**Extrait de page**

↓↓↓

Les grands ports français seront-ils au cœur du renouveau ?
Les grands ports maritimes français connaissent une phase de profonde mutation. Alors que leur développement a été freiné pendant plusieurs décennies par un déficit de compétitivité et surtout de fiabilité sociale, la réforme portuaire de 2008 a donné aux grands ports maritimes français les moyens de leur développement, en permettant la mise en place de schémas d’exploitation fiables et performants.
“ Pénétrer un hinterland le plus large possible ”
Inversement, les mutations industrielles de notre pays affectent ses ports. La fragilisation de certaines industries lourdes nécessitant des approvisionnements maritimes massifs de matières premières, comme la sidérurgie, et surtout la restructuration de l’activité de raffinage pétrolier sont à l’origine de réductions sensibles de certains trafics jusqu’à présent pour l’essentiel captifs et sur lesquels reposait largement l’activité des ports français (le trafic de produits pétroliers représente environ 40 % de l’activité des ports français).
Conquérir de nouveaux marchés
SEPT PORTS PRINCIPAUX
Dunkerque, Le Havre, Rouen, Nantes- Saint-Nazaire, La Rochelle, Bordeaux, Marseille réunissent environ 80 % du trafic total transitant par les ports français. Ils sont gérés par des établissements publics de l’État, autrefois appelés « ports autonomes » et maintenant dénommés « grands ports maritimes ».
Les ports d’importance secondaire (Cherbourg, Brest, Bayonne, Sète, Toulon, etc.) sont désormais gérés par les collectivités territoriales, principalement les régions.
Le développement des ports français repose aujourd’hui sur la conquête de nouveaux marchés, pour l’essentiel sur le segment du transport de produits manufacturés et notamment du trafic de conteneurs, qui a l’avantage de générer une importante valeur ajoutée sur le territoire traversé.
L’un des enjeux majeurs de développement, face à une concurrence européenne très vive, consiste pour les ports à pénétrer un hinterland le plus large possible, et pour cela à développer des chaînes logistiques optimisées reposant sur les modes de transport les plus adaptés, et en particulier sur le mode ferroviaire particulièrement pertinent pour les transports à longue distance.
Un retard sensible sur les segments en développement
Le transport maritime de produits manufacturés, et notamment le transport de conteneurs, a connu une croissance spectaculaire ces dernières décennies, notamment en provenance d’Asie. Hormis pendant la crise économique mondiale de 2008–2009, les flux mondiaux de conteneurs ont connu une croissance continue comprise entre 5 % et 10 % par an.

↑↑↑

**Données**
↓↓↓

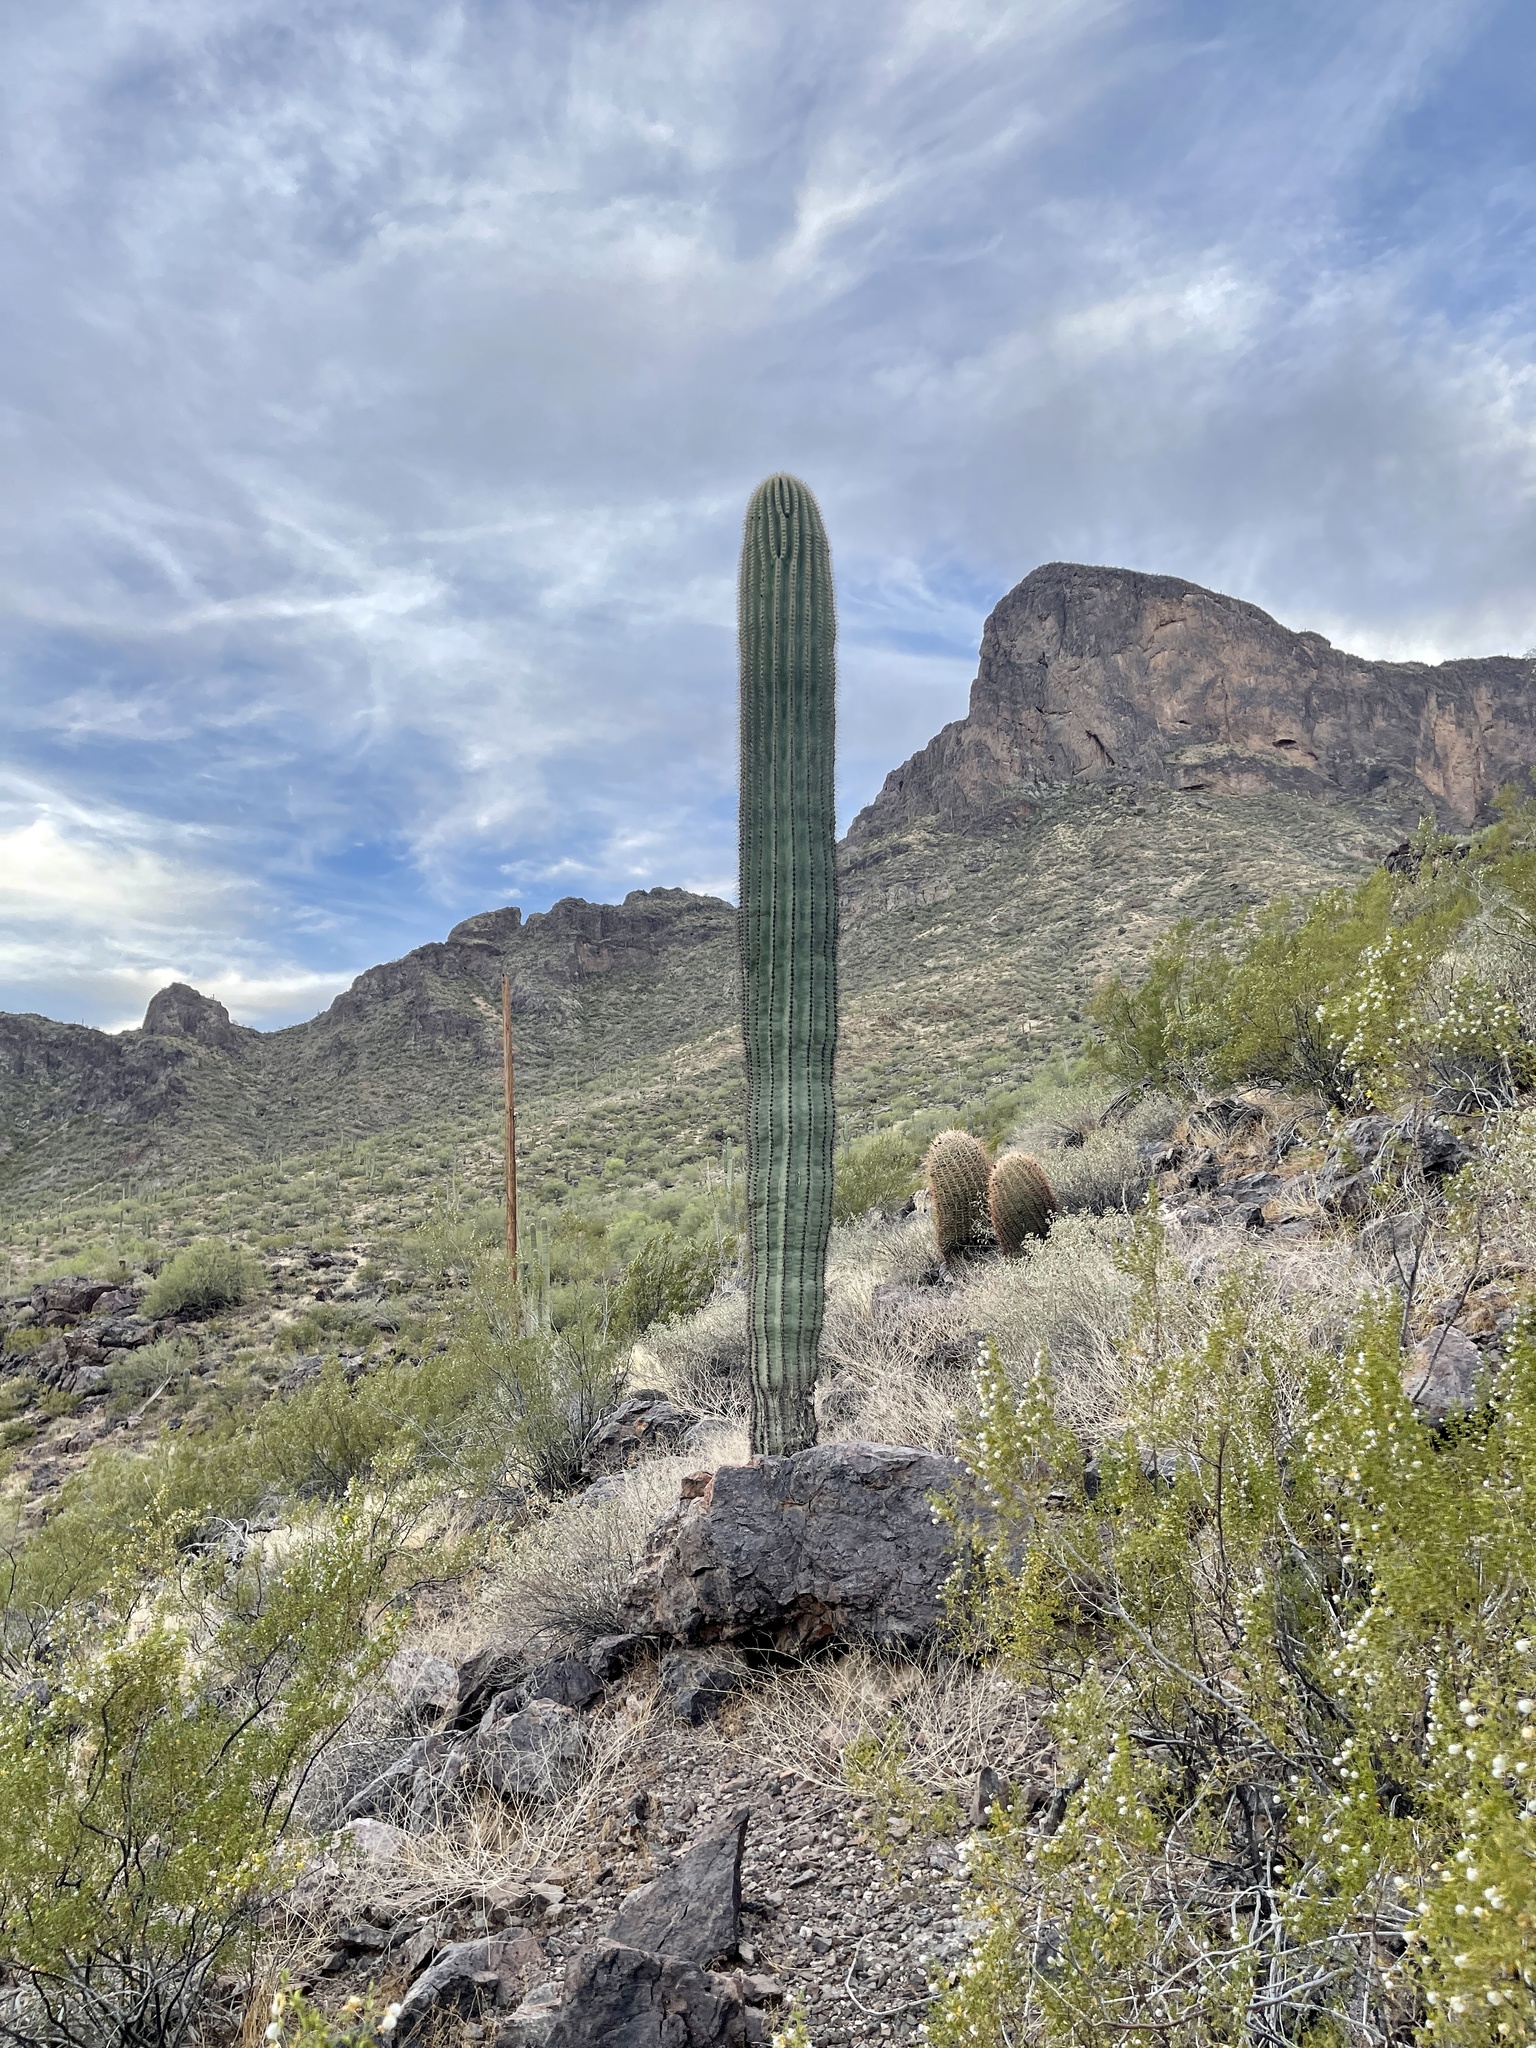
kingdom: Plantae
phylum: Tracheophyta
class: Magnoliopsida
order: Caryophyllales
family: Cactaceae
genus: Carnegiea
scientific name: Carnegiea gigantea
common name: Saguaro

↑↑↑
↓↓↓

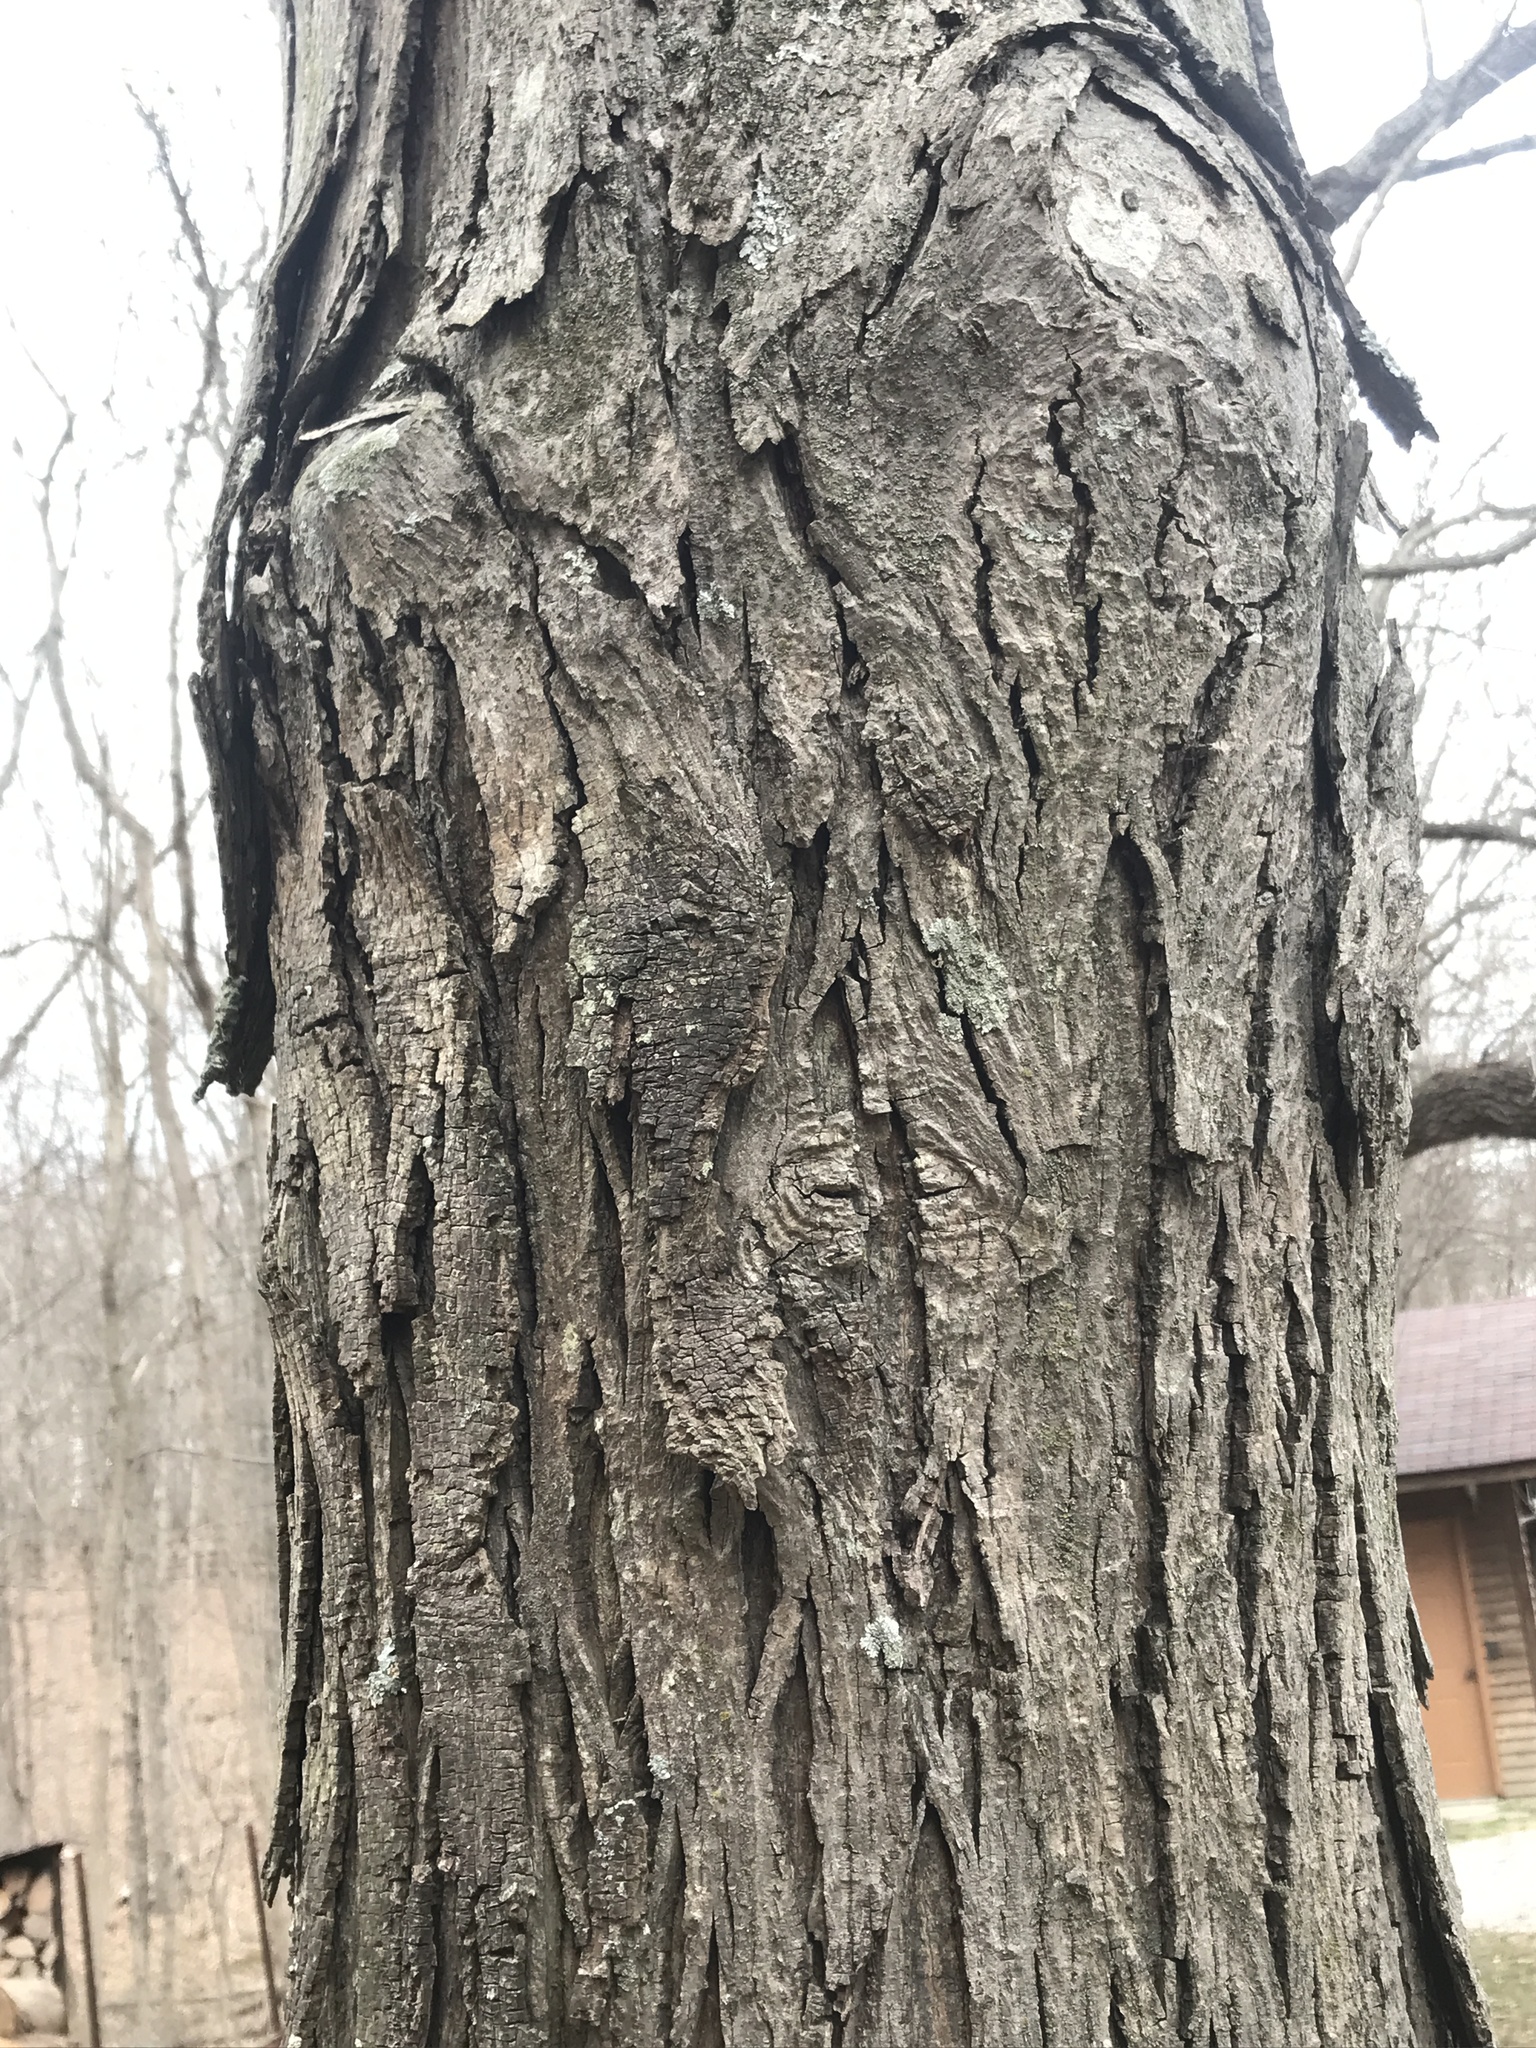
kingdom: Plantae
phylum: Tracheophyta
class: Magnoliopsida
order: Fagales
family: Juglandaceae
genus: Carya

↑↑↑
↓↓↓

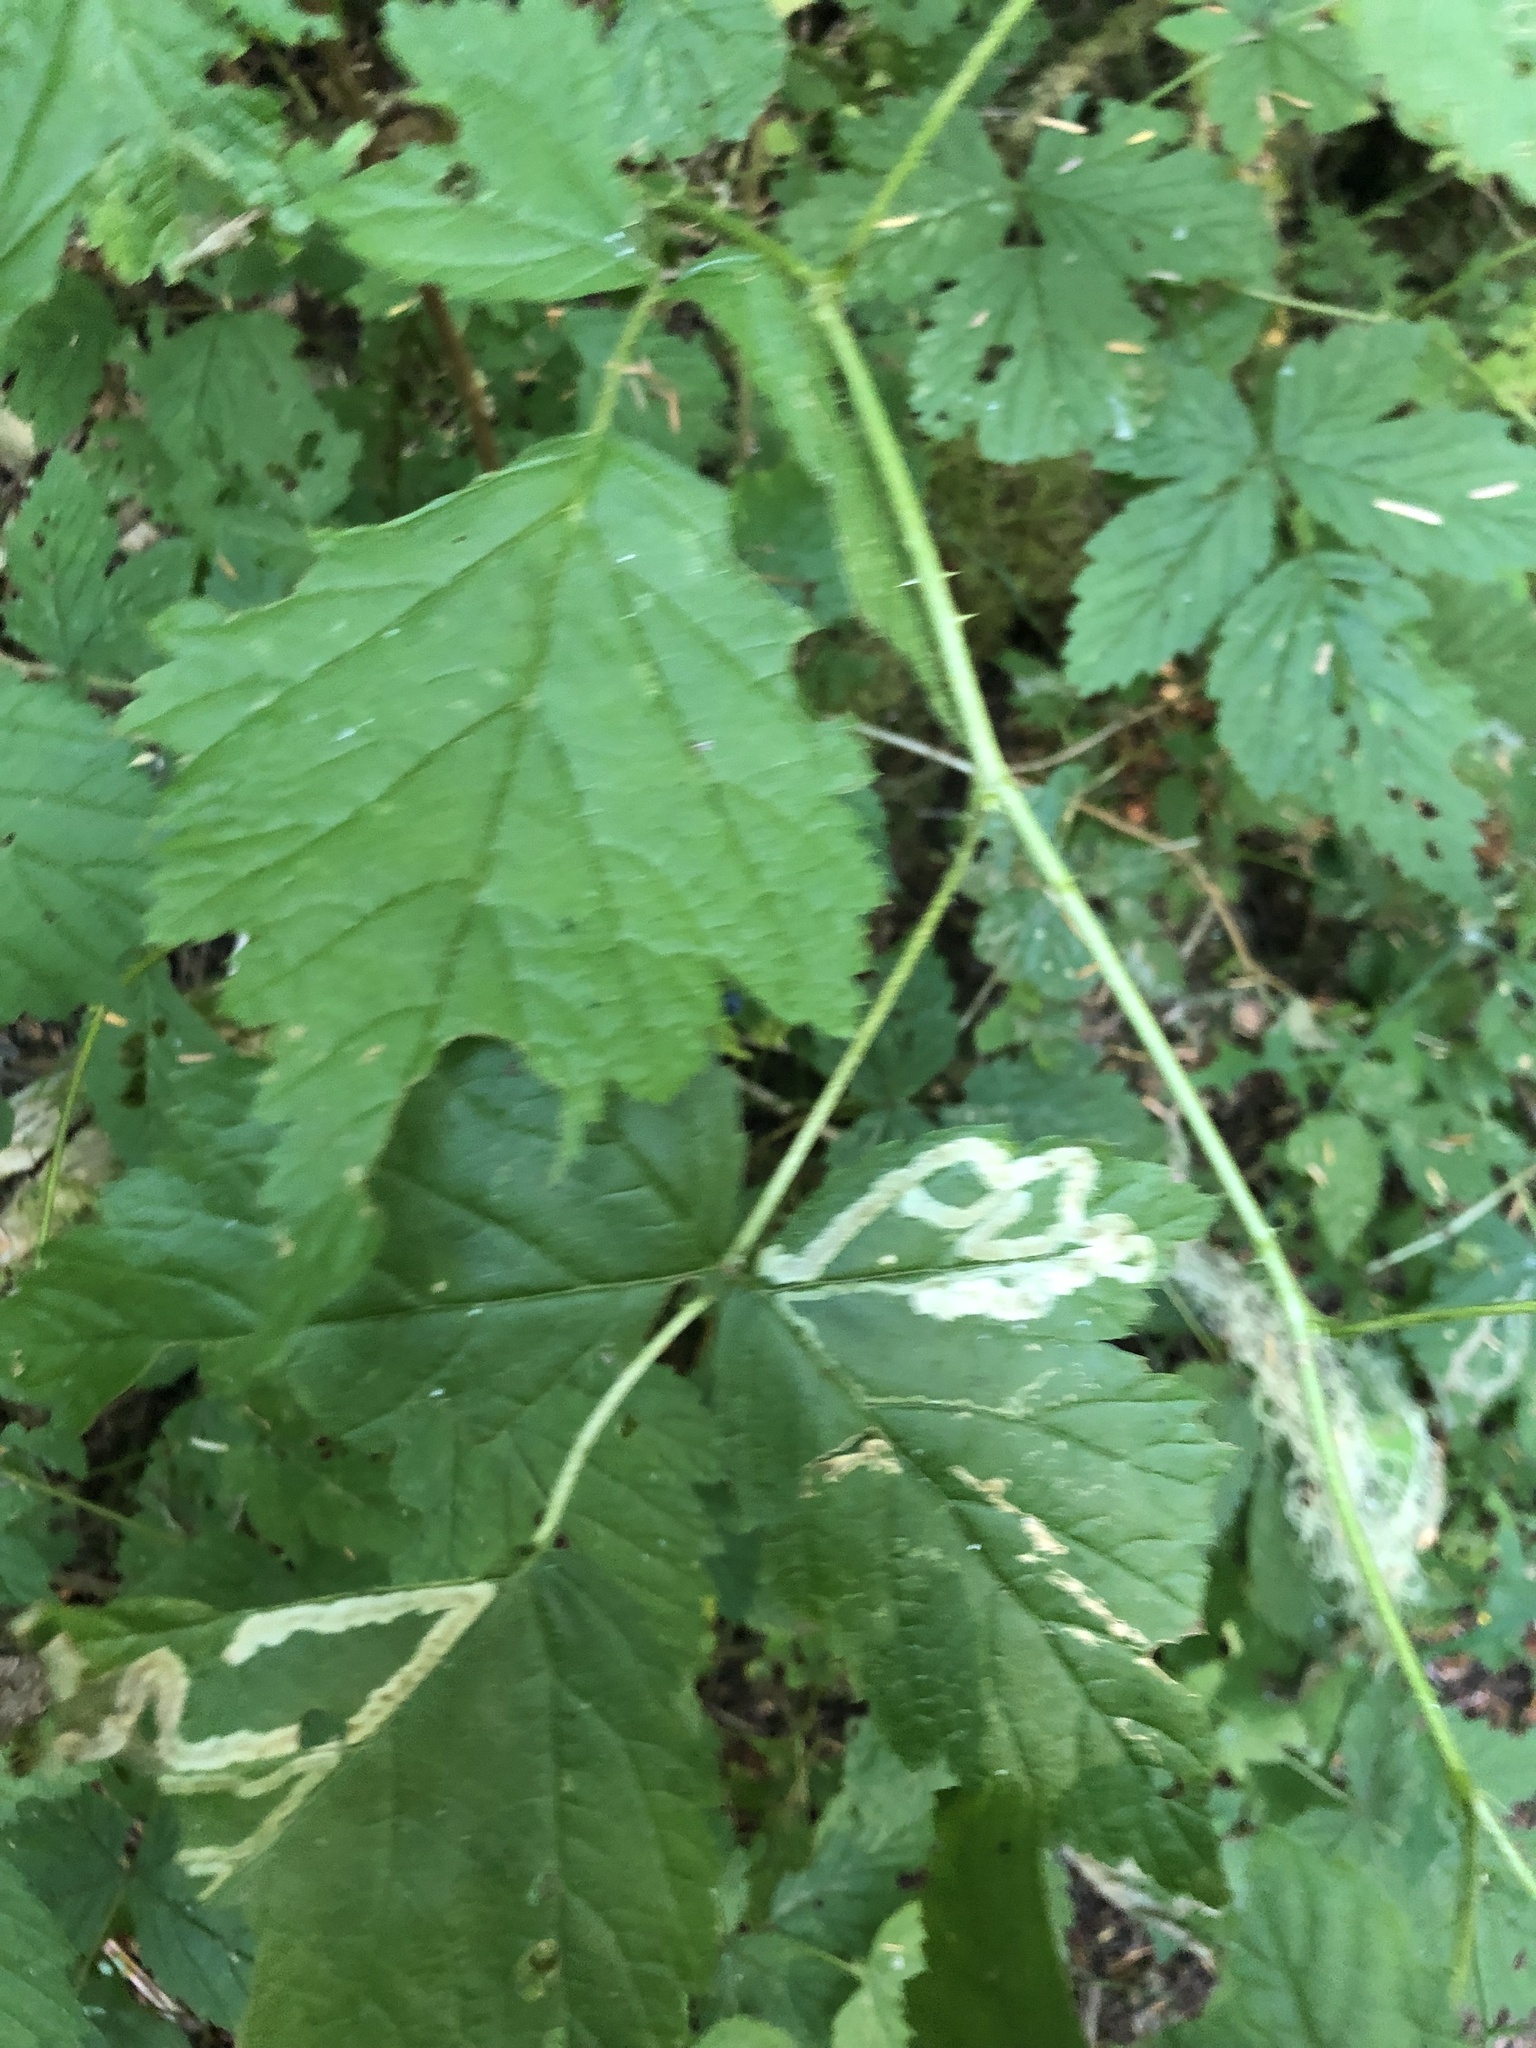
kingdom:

↑↑↑

**Consignes**
1. D'après le texte sur les grands ports français, quelle part de l'activité des ports français le trafic de produits pétroliers représente-t-il ?
2. Prolongez, s'il vous plaît, le texte sur les grands ports français à partir de sa dernière phrase.
Les enregistrements proviennent d'une autre source.

**Résultats par consigne**
1. Environ 40 % de l'activité des ports français.

2.
Les principaux bénéficiaires de cette croissance ont bien entendu été les ports asiatiques (les dix plus grands ports à conteneurs mondiaux sont maintenant en Asie, dont sept en Chine), mais aussi les ports européens qui ont su se positionner sur ce marché en développement.
Force est de constater à cet égard que les ports français ont accumulé depuis plusieurs années un retard sensible : au classement 2013 des principaux ports à conteneurs européens, le port du Havre, premier port français pour les conteneurs, ne se classe que huitième, et Marseille treizième.
REPÈRES
La loi portant réforme portuaire du 4 juillet 2008 a mis fin à un mode d’exploitation historique généralisé dans les ports français, dans lequel le déchargement des marchandises faisait appel conjointement à des entreprises privées, responsables de l’exploitation des terminaux, et à l’établissement portuaire, propriétaire et exploitant des outillages (grues, portiques à conteneurs, etc.). Cette dichotomie était la source de dysfonctionnements récurrents et de tensions sociales fortes.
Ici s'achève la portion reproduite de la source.